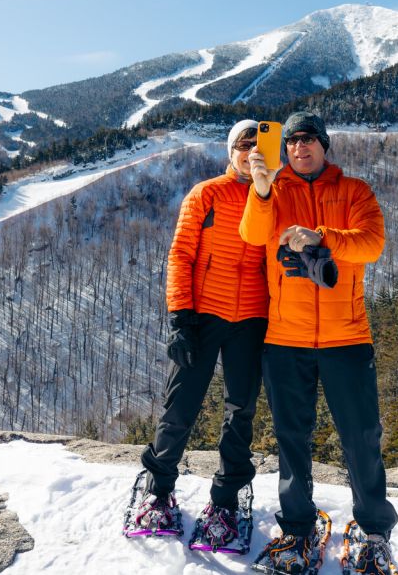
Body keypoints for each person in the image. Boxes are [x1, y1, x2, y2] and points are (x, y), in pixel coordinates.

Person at [241, 111, 398, 575]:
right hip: (285, 338)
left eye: (308, 139)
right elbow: (252, 235)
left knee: (361, 436)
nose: (299, 147)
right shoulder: (273, 191)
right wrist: (262, 188)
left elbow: (371, 244)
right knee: (292, 439)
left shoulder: (354, 191)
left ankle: (373, 531)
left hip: (346, 336)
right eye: (291, 141)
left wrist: (322, 237)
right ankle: (296, 528)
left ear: (324, 145)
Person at [127, 119, 269, 546]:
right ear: (231, 151)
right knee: (181, 404)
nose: (250, 153)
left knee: (240, 411)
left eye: (258, 146)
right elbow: (180, 256)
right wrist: (179, 318)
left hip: (253, 319)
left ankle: (225, 501)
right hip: (204, 316)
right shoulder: (206, 194)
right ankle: (159, 492)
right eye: (243, 145)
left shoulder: (274, 197)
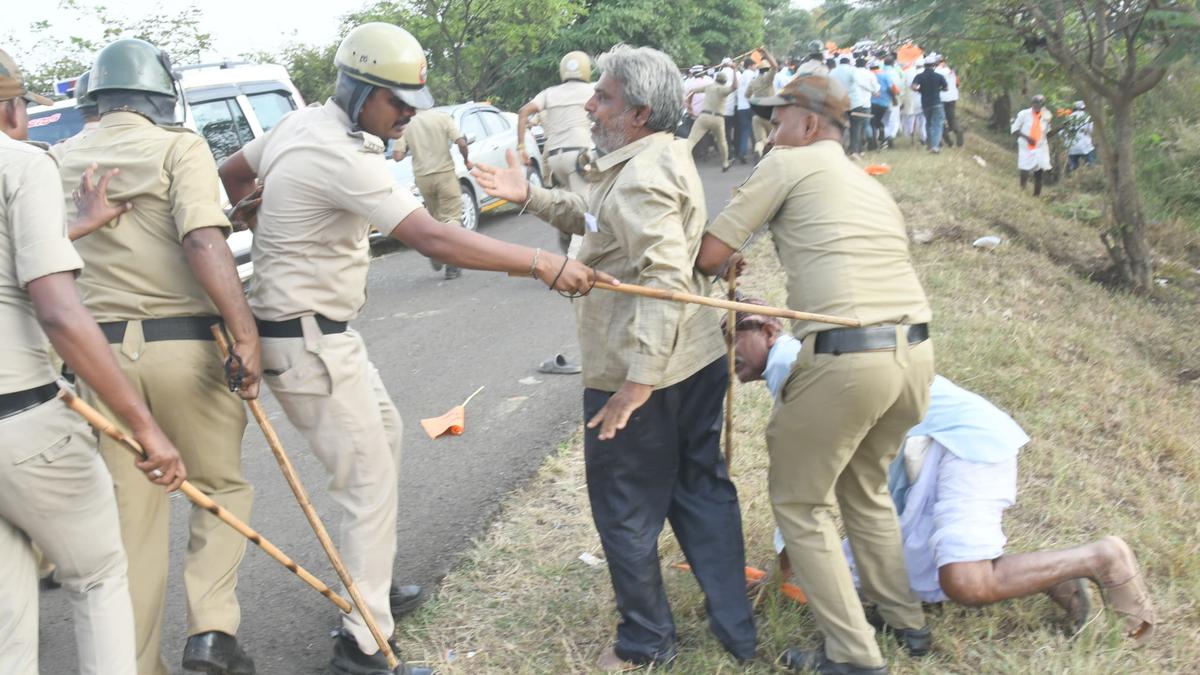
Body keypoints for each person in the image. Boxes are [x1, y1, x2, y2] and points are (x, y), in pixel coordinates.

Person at [218, 23, 606, 675]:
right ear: (363, 90)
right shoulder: (343, 154)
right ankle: (362, 647)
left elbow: (231, 175)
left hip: (321, 335)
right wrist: (540, 260)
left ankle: (368, 585)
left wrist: (257, 208)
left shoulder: (302, 126)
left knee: (388, 437)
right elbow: (433, 237)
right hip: (309, 341)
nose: (406, 117)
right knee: (366, 481)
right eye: (398, 104)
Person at [473, 43, 756, 671]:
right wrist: (530, 197)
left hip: (641, 371)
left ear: (639, 112)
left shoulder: (646, 175)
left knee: (625, 508)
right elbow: (598, 218)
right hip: (694, 355)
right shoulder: (653, 156)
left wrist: (635, 386)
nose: (591, 106)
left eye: (603, 97)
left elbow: (664, 281)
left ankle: (646, 643)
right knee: (700, 487)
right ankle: (737, 631)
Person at [725, 309, 1157, 650]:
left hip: (955, 445)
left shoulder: (788, 360)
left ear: (768, 328)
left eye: (734, 336)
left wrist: (782, 573)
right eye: (720, 345)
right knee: (872, 580)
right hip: (923, 468)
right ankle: (1049, 575)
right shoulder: (799, 361)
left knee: (965, 583)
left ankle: (1102, 557)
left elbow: (801, 483)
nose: (730, 354)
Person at [696, 73, 934, 674]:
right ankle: (903, 619)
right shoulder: (864, 182)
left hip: (849, 360)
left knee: (799, 504)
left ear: (805, 124)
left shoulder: (786, 163)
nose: (771, 133)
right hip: (914, 357)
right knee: (865, 487)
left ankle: (855, 656)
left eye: (777, 123)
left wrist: (719, 252)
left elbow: (707, 257)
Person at [50, 37, 262, 675]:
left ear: (94, 98)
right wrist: (244, 330)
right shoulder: (178, 146)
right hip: (185, 349)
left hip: (98, 363)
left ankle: (136, 666)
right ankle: (212, 630)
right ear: (161, 96)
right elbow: (202, 240)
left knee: (131, 529)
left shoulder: (55, 158)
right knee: (219, 488)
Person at [0, 46, 188, 675]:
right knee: (100, 576)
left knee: (9, 622)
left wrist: (76, 225)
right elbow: (57, 309)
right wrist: (146, 428)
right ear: (10, 106)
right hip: (23, 421)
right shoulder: (21, 163)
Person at [517, 51, 593, 257]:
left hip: (554, 158)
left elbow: (524, 112)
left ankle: (565, 231)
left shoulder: (549, 93)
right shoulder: (592, 90)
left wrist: (521, 148)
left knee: (566, 201)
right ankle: (577, 258)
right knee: (588, 207)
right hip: (580, 156)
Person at [392, 109, 471, 279]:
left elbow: (397, 155)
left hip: (423, 179)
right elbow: (461, 143)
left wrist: (411, 147)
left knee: (436, 219)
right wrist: (466, 160)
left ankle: (436, 254)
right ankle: (452, 265)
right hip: (445, 174)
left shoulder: (407, 123)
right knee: (452, 218)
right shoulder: (442, 118)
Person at [685, 68, 738, 171]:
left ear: (715, 79)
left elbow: (692, 91)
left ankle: (682, 159)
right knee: (722, 142)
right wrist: (734, 70)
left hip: (704, 116)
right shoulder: (723, 89)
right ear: (725, 81)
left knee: (691, 140)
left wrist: (689, 106)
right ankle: (725, 163)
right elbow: (735, 86)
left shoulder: (709, 87)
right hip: (718, 119)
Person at [1011, 94, 1053, 196]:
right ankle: (1022, 190)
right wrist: (1027, 138)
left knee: (1039, 173)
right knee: (1024, 169)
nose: (1036, 105)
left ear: (1043, 105)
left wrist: (1061, 128)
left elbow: (1047, 133)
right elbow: (1014, 130)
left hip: (1040, 148)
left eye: (1039, 103)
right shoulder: (1024, 114)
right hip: (1026, 147)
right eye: (1034, 102)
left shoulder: (1046, 116)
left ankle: (1036, 196)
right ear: (1031, 103)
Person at [746, 49, 780, 159]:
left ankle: (759, 151)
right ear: (768, 69)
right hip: (770, 114)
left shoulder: (753, 81)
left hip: (757, 115)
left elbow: (747, 95)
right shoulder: (767, 79)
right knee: (774, 140)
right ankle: (772, 159)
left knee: (761, 140)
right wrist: (767, 55)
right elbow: (775, 66)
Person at [911, 56, 948, 153]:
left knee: (928, 123)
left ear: (924, 65)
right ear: (934, 65)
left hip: (925, 104)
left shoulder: (919, 76)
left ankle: (929, 144)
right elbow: (946, 88)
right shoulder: (939, 76)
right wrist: (939, 89)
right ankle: (934, 147)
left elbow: (913, 87)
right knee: (937, 124)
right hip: (937, 103)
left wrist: (920, 90)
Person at [847, 57, 880, 157]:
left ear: (855, 64)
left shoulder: (852, 73)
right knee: (865, 126)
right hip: (866, 103)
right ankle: (870, 144)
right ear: (865, 65)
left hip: (853, 103)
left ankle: (855, 147)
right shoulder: (870, 74)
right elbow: (876, 88)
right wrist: (874, 91)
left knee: (854, 127)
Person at [935, 58, 964, 147]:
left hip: (941, 98)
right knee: (951, 118)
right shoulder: (952, 71)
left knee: (940, 119)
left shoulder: (936, 71)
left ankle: (946, 139)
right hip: (952, 98)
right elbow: (957, 84)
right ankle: (959, 134)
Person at [734, 57, 757, 164]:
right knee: (756, 130)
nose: (755, 67)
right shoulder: (751, 75)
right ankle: (757, 152)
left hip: (741, 107)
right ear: (750, 66)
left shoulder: (741, 76)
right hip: (750, 106)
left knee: (745, 131)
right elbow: (751, 90)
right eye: (754, 65)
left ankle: (742, 152)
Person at [867, 62, 895, 150]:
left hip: (871, 102)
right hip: (884, 102)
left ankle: (873, 143)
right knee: (879, 120)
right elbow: (891, 88)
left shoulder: (868, 75)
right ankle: (882, 132)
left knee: (872, 122)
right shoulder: (885, 75)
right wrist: (894, 98)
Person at [899, 59, 925, 146]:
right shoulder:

────

▸ **Task requirements**
Extract from the records above the lines from the one containing "left elbow: (1047, 133)" to the one containing "left hip: (853, 103)", both lines included, exactly as they appear and with nothing else.

▸ **Solution to the exercise**
left elbow: (1047, 133)
right elbow: (1014, 130)
left hip: (1040, 148)
left eye: (1039, 103)
right shoulder: (1024, 114)
right hip: (1026, 147)
right eye: (1034, 102)
left shoulder: (1046, 116)
left ankle: (1036, 196)
right ear: (1031, 103)
Person at [746, 49, 780, 159]:
left ankle: (759, 151)
right ear: (768, 69)
right hip: (770, 114)
left shoulder: (753, 81)
left hip: (757, 115)
left elbow: (747, 95)
right shoulder: (767, 79)
right knee: (774, 140)
right ankle: (772, 159)
left knee: (761, 140)
right wrist: (767, 55)
right elbow: (775, 66)
Person at [911, 56, 948, 153]:
left knee: (928, 123)
left ear: (924, 65)
right ear: (934, 65)
left hip: (925, 104)
left shoulder: (919, 76)
left ankle: (929, 144)
right elbow: (946, 88)
right shoulder: (939, 76)
right wrist: (939, 89)
right ankle: (934, 147)
left elbow: (913, 87)
right knee: (937, 124)
right hip: (937, 103)
left wrist: (920, 90)
Person at [847, 57, 880, 157]:
left ear: (855, 64)
left shoulder: (852, 73)
right knee: (865, 126)
right hip: (866, 103)
right ankle: (870, 144)
right ear: (865, 65)
left hip: (853, 103)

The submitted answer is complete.